Le Japon met en garde contre la diffusion de fausses informations sur les réseaux sociaux concernant le séisme de Noto
De fausses informations concernant un puissant tremblement de terre dans le centre du Japon le jour du Nouvel An se sont répandues sur les réseaux sociaux, incitant le gouvernement mercredi à appeler le public à la prudence.
Certains articles ont attribué la cause du séisme de magnitude 7,6 qui a frappé lundi la péninsule de Noto et ses environs, sur la côte de la mer du Japon, à l’utilisation d’une « arme sismique », tout en qualifiant l’événement sismique de « tremblement de terre artificiel ».
Une femme d’une quarantaine d’années vivant dans l’une des zones touchées par la catastrophe a vu son adresse divulguée publiquement dans un message qui lui était attribué et qui disait : « Mon fils est coincé et ne peut pas bouger ». Elle a déclaré : « Il s’agit d’une fausse information et l’emplacement de mon domicile est désormais connu. Je veux que le message soit supprimé. »

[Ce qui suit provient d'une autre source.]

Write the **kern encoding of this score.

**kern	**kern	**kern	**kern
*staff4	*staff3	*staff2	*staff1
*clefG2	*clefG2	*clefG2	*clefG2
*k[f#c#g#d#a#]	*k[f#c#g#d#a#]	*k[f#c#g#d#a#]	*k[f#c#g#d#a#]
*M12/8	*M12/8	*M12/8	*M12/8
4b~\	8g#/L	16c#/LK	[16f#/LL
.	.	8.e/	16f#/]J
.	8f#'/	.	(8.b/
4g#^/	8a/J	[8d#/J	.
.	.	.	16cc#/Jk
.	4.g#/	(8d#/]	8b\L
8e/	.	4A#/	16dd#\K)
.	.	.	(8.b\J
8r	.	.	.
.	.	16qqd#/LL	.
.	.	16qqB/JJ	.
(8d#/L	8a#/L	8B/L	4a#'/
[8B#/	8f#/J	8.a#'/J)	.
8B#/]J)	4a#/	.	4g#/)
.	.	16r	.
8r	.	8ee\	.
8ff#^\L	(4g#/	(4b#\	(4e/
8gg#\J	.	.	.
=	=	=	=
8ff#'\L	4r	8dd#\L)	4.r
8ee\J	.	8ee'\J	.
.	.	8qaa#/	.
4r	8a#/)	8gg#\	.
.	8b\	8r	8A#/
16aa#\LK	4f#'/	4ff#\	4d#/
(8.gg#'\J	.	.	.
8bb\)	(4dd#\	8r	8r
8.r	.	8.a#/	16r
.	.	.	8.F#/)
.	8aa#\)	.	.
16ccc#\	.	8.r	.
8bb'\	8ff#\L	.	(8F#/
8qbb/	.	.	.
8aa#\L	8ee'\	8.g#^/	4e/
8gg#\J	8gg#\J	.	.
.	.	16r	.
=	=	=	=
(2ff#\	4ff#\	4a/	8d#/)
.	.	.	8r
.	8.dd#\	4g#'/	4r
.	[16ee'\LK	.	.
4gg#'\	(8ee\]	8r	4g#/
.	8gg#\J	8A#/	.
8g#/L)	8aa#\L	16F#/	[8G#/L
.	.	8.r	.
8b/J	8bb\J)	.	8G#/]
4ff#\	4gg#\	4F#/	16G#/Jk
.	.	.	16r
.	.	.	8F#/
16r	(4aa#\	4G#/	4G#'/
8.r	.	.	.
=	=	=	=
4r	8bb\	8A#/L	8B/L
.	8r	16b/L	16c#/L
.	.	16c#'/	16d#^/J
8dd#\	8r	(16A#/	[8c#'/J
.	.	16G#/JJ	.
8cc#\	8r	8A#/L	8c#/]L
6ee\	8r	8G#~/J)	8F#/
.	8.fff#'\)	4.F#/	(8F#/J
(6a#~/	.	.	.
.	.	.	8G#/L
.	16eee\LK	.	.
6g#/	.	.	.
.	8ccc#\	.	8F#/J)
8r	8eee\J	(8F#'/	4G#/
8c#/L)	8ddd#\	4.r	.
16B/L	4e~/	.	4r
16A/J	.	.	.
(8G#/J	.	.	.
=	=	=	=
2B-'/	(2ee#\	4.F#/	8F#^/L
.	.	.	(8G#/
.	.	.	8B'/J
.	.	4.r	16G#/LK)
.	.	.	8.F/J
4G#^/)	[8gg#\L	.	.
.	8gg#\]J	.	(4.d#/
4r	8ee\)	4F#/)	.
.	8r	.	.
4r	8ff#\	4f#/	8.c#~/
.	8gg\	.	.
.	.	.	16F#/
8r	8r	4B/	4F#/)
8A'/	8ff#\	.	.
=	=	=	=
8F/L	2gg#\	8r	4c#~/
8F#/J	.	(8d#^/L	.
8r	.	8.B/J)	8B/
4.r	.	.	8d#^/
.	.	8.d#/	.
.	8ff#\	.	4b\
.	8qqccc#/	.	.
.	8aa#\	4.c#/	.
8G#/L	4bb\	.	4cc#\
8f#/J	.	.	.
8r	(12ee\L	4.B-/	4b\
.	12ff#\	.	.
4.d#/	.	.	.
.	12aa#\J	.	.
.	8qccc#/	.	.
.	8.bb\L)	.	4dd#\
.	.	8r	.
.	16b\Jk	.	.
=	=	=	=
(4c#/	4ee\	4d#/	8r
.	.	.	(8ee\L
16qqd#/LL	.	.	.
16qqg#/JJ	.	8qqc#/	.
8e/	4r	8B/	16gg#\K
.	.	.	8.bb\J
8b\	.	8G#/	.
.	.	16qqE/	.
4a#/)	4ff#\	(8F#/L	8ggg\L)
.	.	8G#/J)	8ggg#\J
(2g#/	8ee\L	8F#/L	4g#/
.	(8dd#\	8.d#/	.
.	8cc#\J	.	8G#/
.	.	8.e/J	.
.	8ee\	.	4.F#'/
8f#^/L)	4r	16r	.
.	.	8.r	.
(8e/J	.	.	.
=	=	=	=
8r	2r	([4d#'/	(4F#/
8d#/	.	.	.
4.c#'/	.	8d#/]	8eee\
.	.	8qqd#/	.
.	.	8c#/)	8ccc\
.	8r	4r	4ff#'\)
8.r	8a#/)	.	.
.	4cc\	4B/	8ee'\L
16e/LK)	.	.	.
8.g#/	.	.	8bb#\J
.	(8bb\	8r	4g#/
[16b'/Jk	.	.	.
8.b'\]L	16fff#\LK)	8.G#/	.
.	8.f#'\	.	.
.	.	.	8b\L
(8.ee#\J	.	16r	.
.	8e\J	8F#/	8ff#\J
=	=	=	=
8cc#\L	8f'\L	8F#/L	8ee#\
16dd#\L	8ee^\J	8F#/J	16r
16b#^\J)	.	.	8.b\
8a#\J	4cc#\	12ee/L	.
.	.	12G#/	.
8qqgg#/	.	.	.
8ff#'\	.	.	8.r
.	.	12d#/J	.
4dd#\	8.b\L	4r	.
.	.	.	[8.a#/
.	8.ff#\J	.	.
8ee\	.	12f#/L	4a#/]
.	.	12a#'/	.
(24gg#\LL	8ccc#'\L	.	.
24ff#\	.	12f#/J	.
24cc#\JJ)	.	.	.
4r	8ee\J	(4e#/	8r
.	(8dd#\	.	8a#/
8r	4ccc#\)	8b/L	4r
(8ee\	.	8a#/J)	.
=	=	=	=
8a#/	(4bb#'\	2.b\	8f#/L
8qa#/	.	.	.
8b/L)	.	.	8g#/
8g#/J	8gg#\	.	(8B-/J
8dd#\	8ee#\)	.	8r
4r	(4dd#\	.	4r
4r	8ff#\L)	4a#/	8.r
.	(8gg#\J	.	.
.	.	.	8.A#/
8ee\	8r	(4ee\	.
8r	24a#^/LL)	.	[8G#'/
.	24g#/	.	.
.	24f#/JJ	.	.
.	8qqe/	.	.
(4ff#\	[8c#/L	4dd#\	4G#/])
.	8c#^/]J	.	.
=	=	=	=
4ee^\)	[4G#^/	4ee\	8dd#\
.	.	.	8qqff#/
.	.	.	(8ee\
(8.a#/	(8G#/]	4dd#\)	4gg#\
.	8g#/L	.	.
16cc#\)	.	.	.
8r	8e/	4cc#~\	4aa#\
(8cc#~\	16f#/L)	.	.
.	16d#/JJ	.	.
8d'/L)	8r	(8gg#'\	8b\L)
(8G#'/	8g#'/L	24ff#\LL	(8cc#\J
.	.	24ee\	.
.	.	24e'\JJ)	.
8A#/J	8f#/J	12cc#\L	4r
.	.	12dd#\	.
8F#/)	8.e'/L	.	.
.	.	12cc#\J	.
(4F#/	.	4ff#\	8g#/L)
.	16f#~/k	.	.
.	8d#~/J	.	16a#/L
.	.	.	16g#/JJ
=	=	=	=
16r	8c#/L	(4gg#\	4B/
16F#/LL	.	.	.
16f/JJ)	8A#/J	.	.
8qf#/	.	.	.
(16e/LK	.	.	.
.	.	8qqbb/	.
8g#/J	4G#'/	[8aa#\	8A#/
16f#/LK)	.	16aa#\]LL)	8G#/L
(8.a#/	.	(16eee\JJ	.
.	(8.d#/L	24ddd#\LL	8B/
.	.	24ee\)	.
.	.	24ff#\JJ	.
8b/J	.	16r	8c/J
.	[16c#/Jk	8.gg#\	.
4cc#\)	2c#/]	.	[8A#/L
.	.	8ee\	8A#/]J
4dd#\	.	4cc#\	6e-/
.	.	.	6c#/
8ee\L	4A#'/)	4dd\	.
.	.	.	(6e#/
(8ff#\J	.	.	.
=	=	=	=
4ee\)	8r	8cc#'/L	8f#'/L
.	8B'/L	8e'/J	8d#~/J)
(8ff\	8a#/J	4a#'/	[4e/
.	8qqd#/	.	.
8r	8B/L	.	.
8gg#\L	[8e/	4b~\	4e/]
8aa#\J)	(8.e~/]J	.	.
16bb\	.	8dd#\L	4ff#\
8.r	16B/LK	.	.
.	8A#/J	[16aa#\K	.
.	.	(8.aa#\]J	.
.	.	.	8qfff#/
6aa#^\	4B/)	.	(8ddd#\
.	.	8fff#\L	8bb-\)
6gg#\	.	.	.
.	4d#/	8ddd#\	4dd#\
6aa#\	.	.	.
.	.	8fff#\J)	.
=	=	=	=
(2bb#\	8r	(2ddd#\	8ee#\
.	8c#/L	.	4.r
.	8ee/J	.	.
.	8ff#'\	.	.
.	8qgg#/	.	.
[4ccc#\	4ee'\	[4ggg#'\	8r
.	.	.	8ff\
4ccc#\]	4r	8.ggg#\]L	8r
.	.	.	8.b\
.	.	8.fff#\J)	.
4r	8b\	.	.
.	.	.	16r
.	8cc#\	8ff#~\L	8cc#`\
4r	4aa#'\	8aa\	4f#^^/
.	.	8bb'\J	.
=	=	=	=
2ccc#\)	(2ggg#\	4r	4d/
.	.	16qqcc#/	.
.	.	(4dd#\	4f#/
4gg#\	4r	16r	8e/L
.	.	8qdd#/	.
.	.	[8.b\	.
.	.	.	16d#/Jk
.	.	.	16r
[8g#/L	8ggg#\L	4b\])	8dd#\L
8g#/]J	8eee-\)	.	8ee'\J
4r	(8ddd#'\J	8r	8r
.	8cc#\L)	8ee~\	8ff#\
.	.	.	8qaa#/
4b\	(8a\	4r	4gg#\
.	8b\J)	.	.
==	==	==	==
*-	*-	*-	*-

D’autres publications ont partagé des vidéos montées prétendant décrire le tsunami provoqué par le dernier séisme, utilisant des images du tremblement de terre et du tsunami massifs de mars 2011 qui ont déclenché la crise de la centrale nucléaire de Fukushima Daiichi.
En cas de catastrophe, de fausses informations peuvent entraver les opérations de secours et mettre des vies en danger. Après un tremblement de terre meurtrier à Kumamoto, dans le sud-ouest du Japon, en 2016, un homme a été arrêté pour avoir répandu une fausse rumeur selon laquelle un lion s’était échappé d’un zoo.
Le Premier ministre Fumio Kishida a déclaré mardi que la diffusion de fausses informations était « inacceptable » et le ministère de la Communication a exhorté les gens à « juger soigneusement » si les publications en ligne sont vraies avant de les diffuser.